**Aufgabendetails:** Gib die gesamte folgende Auflistung Zeile für Zeile unverändert wieder. Lass dabei die Bilder weg.

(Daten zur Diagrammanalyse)
┄┄┄┄┄┄┄┄┄┄┄┄┄┄┄┄┄┄┄┄

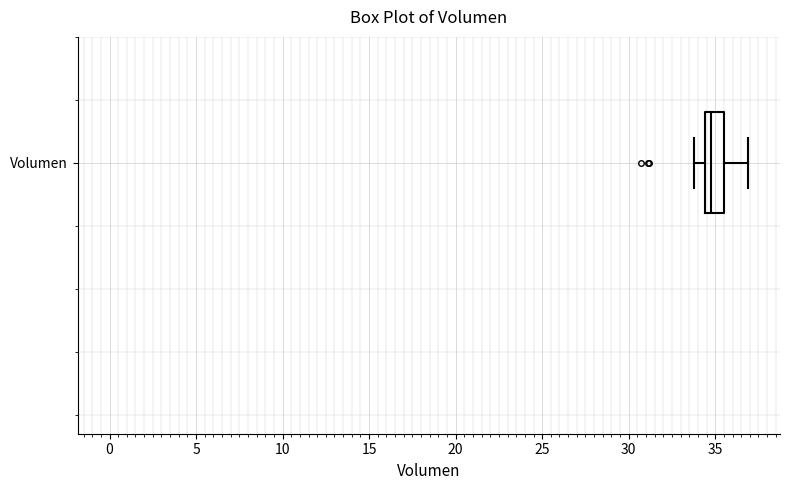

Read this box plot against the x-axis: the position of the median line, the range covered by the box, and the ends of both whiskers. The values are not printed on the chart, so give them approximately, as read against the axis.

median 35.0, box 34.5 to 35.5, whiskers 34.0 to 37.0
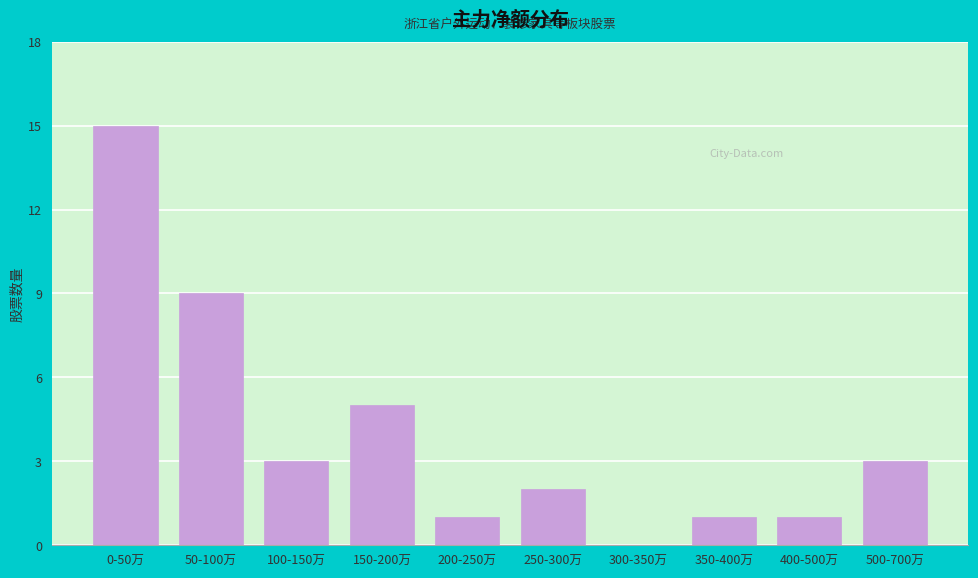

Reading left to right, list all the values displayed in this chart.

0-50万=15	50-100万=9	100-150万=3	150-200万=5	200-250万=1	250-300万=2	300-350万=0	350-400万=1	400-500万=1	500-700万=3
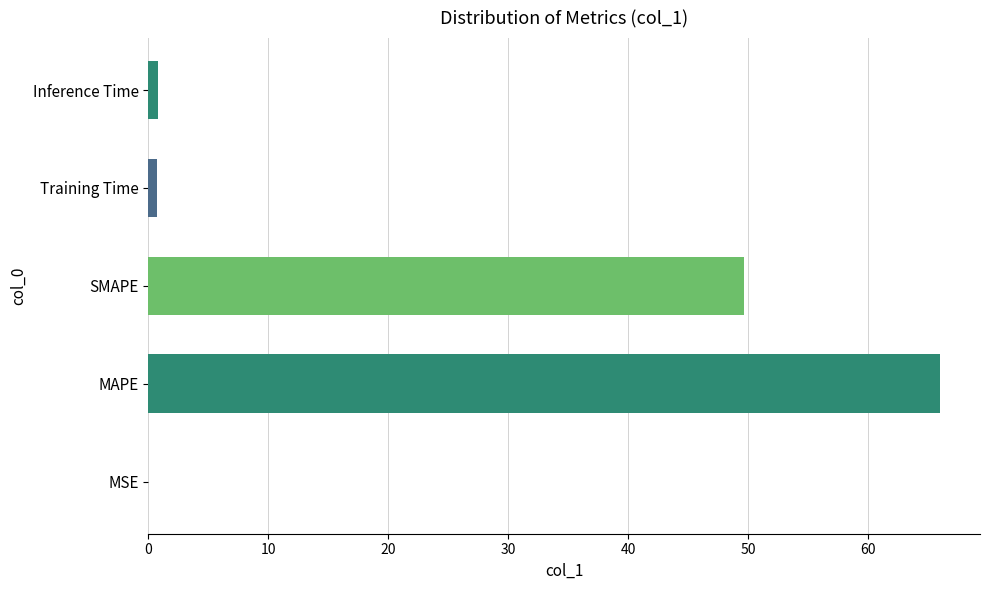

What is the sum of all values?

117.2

┄┄┄┄┄┄┄┄┄┄┄┄┄┄┄┄┄┄┄┄

**Antwortbereich:**
Read this box plot against the x-axis: the position of the median line, the range covered by the box, and the ends of both whiskers. The values are not printed on the chart, so give them approximately, as read against the axis.

median 35.0, box 34.5 to 35.5, whiskers 34.0 to 37.0

Reading left to right, list all the values displayed in this chart.

0-50万=15	50-100万=9	100-150万=3	150-200万=5	200-250万=1	250-300万=2	300-350万=0	350-400万=1	400-500万=1	500-700万=3

What is the sum of all values?

117.2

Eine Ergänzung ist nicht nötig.